# Moldy Hay?



## emzybabe (Jun 30, 2009)

I brought a bale of this years hay maybe 3 weeks ago. Its gone down a treat and still is going down great. They have plenty of other older hays too. 

When I pull a handful out it smells dusty and u can see a plume of very fine dust. It doesnt smell moldy and there still tucking into it, but it does feel a little damp it didnt plume dust when I first got it? how on earth do u tell if hays gone moldy?


----------



## Lil Miss (Dec 11, 2010)

mouldy hay stinks and you can see the mould on it


----------



## emzybabe (Jun 30, 2009)

thanks, I think I'll have a good look at it tomorrow in the sunlight. It doesnt smell sweet like it used to but doesnt stink either


----------



## Guest (Aug 22, 2011)

As Lil Miss said you ill know when it is mouldy, there is no mistaking it.

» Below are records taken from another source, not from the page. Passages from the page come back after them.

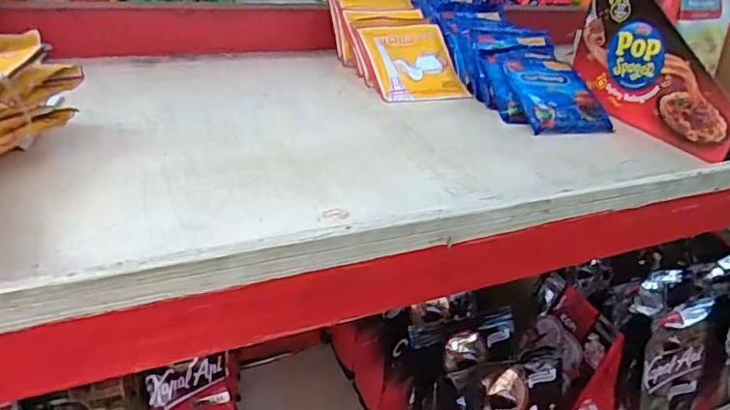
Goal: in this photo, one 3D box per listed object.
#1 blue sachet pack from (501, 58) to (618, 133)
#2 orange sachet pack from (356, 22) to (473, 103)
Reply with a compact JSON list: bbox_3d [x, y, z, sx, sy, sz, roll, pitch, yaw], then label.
[{"bbox_3d":[0.179,-0.106,0.533,0.088,0.013,0.099,-1,52,-19],"label":"blue sachet pack"},{"bbox_3d":[0.049,-0.149,0.575,0.095,0.010,0.115,-8,59,-22],"label":"orange sachet pack"}]

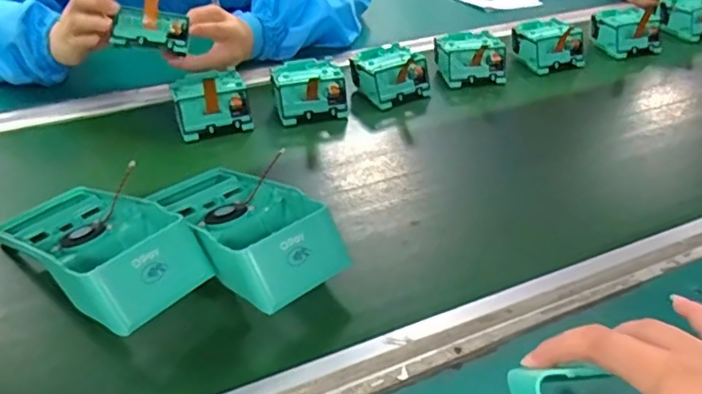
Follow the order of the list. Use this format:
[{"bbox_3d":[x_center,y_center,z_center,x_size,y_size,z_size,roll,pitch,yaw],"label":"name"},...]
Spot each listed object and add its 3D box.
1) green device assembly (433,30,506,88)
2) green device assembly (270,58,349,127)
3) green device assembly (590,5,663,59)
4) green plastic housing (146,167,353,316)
[{"bbox_3d":[0.144,-0.171,0.709,0.079,0.044,0.074,-4,36,-6],"label":"green device assembly"},{"bbox_3d":[-0.047,-0.118,0.641,0.080,0.039,0.082,-5,36,-6],"label":"green device assembly"},{"bbox_3d":[0.366,-0.224,0.772,0.079,0.040,0.080,-18,39,-24],"label":"green device assembly"},{"bbox_3d":[-0.087,0.015,0.447,0.083,0.050,0.185,-27,43,-32],"label":"green plastic housing"}]

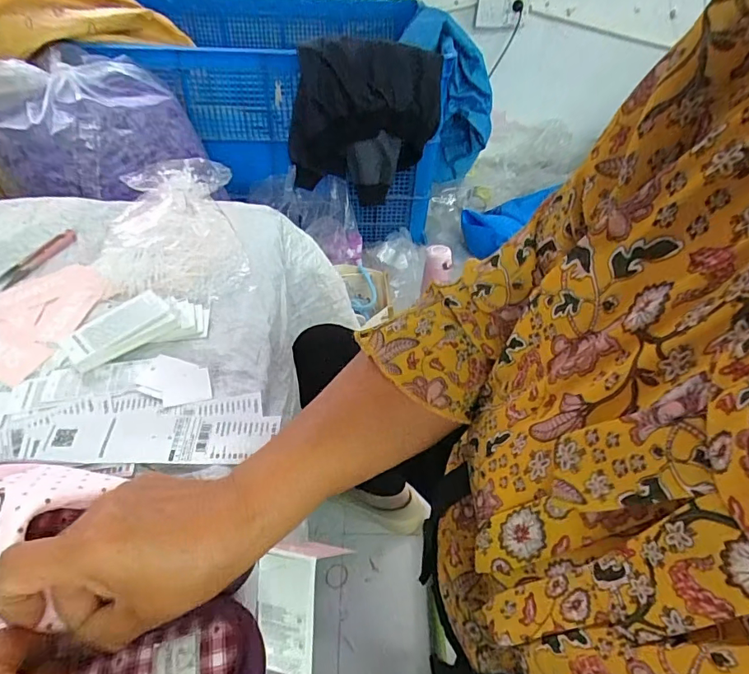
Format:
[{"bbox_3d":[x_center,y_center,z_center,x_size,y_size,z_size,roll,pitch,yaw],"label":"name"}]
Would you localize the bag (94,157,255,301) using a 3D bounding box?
[{"bbox_3d":[-0.244,-0.149,0.576,0.146,0.047,0.271,-11,47,-15],"label":"bag"}]

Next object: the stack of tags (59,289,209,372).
[{"bbox_3d":[-0.231,-0.012,0.463,0.129,0.027,0.055,-20,50,-22],"label":"stack of tags"}]

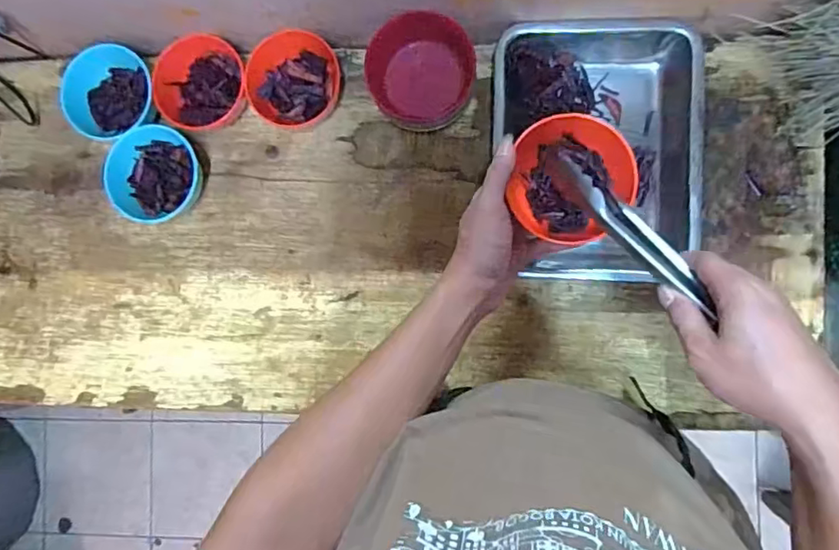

What you saw was a plume of spores which would make me steam the hay (put hay in a bucket and place one boiling kettle full over it and place a lid on the bucket for 2 mins), this enough to expand the spores 

Is your hay stored in a dry area?
If you keep it in a bag you might find it starts to sweat which speeds up the rotting process


----------



## hazyreality (Jan 11, 2009)

Apparently the hay around here was harvested too early and there is a shortage because alot has gone mouldy but it doesnt sound like yours is mouldy 

I am really really struggling to get hold of bales of hay at the moment, my usual places dont have any  Had to actually buy a bag of hay from asda for £4! A bale is only £3 or £6 depending on where I get it from! Hopefully get some tomorrow.

*Heidi*


----------



## emzybabe (Jun 30, 2009)

As ive just moved house Ive been keeping the hay in my kitchen where the washing machine should go In large plastic bags. Yesterday it smelt odd in a not nice way, I have decided to get rid!

There was a lot of good hay in Devon but I dont know of anywhere in Somerset, I'll probably have to get some more from a pet shop at silly prices


----------